Поздно ночью дежурный лекарь Тарасов вышел посоветоваться о чём-то с Виллие; в комнате больного никого не было, кроме Анисимова. Государь очнулся и велел Егорычу снять горчичники.
– Доктора не велят, ваше величество! Потерпите…
– Сам потерпи! – крикнул государь и начал срывать горчичники.
Егорыч помог ему; он опять забылся; потом вдруг открыл глаза и заговорил изменившимся голосом:
– Егорыч, а Егорыч, где же он?
– Кого изволите, ваше величество?
– Кузьмич, Фёдор Кузьмич, будто не знаешь? – шептал государь быстрым, слабым шёпотом. – На базаре тут старичок один, странничек; по большим дорогам ходит, на построение церквей собирает, – Фёдор Кузьмич… Сходи узнай. Да поскорей, поскорей, а то поздно будет. Поговорить с ним надо, Егорыч, голубчик, ради Бога! Только чтоб никто не знал, слышишь? Сохрани Боже, Дибич узнает – плетьми запорет, скажет: бродяга беспаспортный…
Егорыч бледнел и крестился; понимал, что он бредит; но казалось, что это неспроста и что не всё в этом бреду бред.
– Ну, чего ты? Чего боишься? – продолжал государь. – Сказано: человек Божий. Куда лучше нас с тобой. Вот бы кого на царство-то! Помазанник Божий, воистину… Да нет, не пойдёт, что ему? Он и без царства царь. Нищий, да царь. Ну как этакого-то плетьми? Царя-то плетьми? Всё равно, что меня бы… Ведь и лицом похож на меня. Не так чтобы очень, а сходство есть. Белобрысенький, лысенький, голубенькие глазки, совсем как у телёночка, как у меня самого в зеркале… В зеркале-то давеча, как брился да со стула упал, я ведь его увидел, ты что думаешь? – его, его, Фёдора Кузьмича, право! Только ты, брат, никому не говори, я тебе по секрету…

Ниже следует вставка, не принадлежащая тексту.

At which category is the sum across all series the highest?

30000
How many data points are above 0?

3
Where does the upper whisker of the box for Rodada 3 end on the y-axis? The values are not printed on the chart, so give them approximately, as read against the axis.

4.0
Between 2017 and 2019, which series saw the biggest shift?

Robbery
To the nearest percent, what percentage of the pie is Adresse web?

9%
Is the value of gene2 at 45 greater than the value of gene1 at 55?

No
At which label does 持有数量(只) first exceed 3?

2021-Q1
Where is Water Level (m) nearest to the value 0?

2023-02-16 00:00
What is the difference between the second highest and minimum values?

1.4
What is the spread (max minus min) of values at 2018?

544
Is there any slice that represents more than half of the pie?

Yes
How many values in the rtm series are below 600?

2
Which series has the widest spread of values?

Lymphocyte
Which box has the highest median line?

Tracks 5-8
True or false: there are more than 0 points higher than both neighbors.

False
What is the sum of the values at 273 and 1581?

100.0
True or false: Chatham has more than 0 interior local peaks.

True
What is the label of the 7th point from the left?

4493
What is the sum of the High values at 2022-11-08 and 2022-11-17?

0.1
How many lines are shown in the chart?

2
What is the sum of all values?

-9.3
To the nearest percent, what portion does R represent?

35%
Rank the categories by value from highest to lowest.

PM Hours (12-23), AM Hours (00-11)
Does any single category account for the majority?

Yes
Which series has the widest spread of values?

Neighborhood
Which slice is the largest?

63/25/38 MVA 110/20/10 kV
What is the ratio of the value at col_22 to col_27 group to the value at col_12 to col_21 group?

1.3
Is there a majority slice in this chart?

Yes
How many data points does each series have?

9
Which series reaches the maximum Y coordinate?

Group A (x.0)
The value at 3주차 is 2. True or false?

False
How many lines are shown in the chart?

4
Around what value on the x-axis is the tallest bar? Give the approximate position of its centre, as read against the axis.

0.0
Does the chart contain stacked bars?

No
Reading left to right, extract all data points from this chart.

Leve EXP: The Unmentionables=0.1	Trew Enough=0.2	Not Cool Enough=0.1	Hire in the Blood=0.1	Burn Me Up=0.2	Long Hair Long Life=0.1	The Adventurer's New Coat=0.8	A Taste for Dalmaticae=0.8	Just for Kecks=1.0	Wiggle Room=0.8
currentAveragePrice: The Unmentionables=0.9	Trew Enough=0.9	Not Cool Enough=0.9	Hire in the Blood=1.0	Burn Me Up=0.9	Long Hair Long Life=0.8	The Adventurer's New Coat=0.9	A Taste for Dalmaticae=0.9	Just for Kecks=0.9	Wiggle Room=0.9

– Ваше величество! Ваше величество! – лепетал Егорыч в ужасе.
Государь хотел ещё что-то сказать, приподнялся, но упал на подушки и закрыл глаза в изнеможении; потом опять раскрыл их и посмотрел на Егорыча как будто с удивлением.
– Ну что, что такое? Что ты на меня так смотришь? Что я сейчас говорил?..
– Не могу знать, ваше величество! О Фёдоре Кузьмиче…
– Вздор! А ты зачем слушаешь? Дурак! Ступай вон, позови Тарасова.
Всю ночь бредил, стонал и метался. Спрашивал о Софье, как о живой, и о князе Валерьяне Михайловиче Голицыне – скоро ли приедет?
К утру сделалось так худо, что думали – кончается. Четвёртый день не принимал пищи, – всё время тошнило, только съедал иногда ложечку лимонного мороженого; почти не говорил, на когда подходила к нему государыня, улыбался ей молча, брал её руку в свои, целовал, клал себе на голову или на сердце.
– Устали? Отчего не гуляете? – сказал однажды в два часа ночи: должно быть, дни и ночи для него уже спутались.
Иногда складывал руки и молился шёпотом.
Утром, во вторник, 11 ноября, доктора ставили ему на затылок мушку. Он кричал; потом уже не мог кричать и только стонал однообразным, бесконечным стоном:
– Ох-ох-ох-ох!..
Государыня не узнавала голоса его: что-то было в этом стоне ужасное, похожее на вой собаки. Заткнула уши, бросилась вон из комнаты. Но и сквозь стены слышала. Выбежала в сад.
Было ясное утро; лучезарное солнце, голубое небо, голубое море с белым парусом; тишина, прозрачность и звонкость хрустальная. Она смотрела на всё с удивлением. Между этим ясным утром и тем воющим, лающим стоном противоречие было нестерпимое. Подняла глаза к небу, вспомнила: просите и дастся вам. «Ну, вот прошу, прошу, прошу! сделай, сделай, сделай!» – как будто не молилась, а приказывала.